(Excerpted records Opens)

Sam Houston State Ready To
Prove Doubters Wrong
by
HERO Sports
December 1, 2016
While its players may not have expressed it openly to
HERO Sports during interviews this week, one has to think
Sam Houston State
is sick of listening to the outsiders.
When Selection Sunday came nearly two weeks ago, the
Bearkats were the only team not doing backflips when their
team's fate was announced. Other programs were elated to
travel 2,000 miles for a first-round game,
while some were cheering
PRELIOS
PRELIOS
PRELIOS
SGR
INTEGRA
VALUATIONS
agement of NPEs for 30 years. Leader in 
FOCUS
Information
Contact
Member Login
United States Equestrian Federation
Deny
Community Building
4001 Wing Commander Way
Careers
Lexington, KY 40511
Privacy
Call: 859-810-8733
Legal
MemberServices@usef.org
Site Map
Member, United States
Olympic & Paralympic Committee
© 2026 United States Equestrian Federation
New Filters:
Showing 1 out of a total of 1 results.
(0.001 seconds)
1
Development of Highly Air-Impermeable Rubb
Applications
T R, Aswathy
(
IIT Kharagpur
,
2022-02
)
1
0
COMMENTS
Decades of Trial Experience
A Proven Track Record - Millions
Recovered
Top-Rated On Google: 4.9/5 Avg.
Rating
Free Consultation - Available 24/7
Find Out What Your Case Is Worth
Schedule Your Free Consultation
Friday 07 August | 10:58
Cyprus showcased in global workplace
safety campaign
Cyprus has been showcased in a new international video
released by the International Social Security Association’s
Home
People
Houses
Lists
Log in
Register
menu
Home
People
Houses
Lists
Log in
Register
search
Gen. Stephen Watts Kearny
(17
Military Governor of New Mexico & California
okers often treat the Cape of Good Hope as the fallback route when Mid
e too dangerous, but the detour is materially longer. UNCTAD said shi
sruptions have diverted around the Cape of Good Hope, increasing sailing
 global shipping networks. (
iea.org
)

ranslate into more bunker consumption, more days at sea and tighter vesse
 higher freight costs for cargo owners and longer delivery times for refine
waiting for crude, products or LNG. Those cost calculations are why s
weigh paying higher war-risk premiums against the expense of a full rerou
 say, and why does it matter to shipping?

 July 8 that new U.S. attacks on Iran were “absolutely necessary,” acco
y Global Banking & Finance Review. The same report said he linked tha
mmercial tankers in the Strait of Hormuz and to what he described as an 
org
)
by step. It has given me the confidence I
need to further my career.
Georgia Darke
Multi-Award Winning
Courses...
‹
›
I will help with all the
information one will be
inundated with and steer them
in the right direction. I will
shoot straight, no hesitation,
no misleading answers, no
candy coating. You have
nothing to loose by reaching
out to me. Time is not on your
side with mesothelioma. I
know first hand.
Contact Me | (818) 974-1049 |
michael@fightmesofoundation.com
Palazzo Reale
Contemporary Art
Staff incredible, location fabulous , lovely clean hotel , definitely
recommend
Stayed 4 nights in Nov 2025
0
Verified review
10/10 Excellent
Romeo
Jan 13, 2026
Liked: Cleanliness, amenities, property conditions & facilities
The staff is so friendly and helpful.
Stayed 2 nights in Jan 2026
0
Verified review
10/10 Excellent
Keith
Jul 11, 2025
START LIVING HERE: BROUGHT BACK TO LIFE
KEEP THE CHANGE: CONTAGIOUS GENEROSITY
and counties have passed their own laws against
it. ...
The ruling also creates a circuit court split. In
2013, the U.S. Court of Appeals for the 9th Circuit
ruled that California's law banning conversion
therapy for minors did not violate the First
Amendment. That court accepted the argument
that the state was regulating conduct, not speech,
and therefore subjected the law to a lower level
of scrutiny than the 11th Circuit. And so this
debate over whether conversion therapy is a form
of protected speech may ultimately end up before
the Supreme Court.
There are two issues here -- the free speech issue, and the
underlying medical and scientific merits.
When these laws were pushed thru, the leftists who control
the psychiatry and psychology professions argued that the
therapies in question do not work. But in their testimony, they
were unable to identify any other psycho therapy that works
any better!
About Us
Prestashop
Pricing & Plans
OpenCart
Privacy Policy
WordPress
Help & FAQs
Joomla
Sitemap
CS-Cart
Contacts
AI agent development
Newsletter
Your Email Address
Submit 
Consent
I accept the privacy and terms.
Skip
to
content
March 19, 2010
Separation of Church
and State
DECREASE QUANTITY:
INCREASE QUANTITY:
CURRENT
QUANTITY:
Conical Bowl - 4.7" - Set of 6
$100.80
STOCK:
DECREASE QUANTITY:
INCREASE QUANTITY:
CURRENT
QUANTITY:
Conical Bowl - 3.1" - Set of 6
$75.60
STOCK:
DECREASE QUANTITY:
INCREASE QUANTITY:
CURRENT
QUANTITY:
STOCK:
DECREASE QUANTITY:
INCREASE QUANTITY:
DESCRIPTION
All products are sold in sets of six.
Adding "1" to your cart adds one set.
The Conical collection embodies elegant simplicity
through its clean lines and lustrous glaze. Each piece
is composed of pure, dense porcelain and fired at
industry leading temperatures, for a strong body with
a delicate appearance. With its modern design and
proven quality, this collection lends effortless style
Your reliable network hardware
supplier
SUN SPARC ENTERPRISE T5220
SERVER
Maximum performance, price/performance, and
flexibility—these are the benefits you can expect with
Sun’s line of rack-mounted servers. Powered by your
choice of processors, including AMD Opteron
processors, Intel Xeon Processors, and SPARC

(Excerpted records Closes)

#### [What needs to be done]
Reproduce everything in the records from the line containing "July 8 that" down to the line containing "in the right direction. I will", keeping both of those lines and changing nothing.

#### [Written reply]
 July 8 that new U.S. attacks on Iran were “absolutely necessary,” acco
y Global Banking & Finance Review. The same report said he linked tha
mmercial tankers in the Strait of Hormuz and to what he described as an 
org
)
by step. It has given me the confidence I
need to further my career.
Georgia Darke
Multi-Award Winning
Courses...
‹
›
I will help with all the
information one will be
inundated with and steer them
in the right direction. I will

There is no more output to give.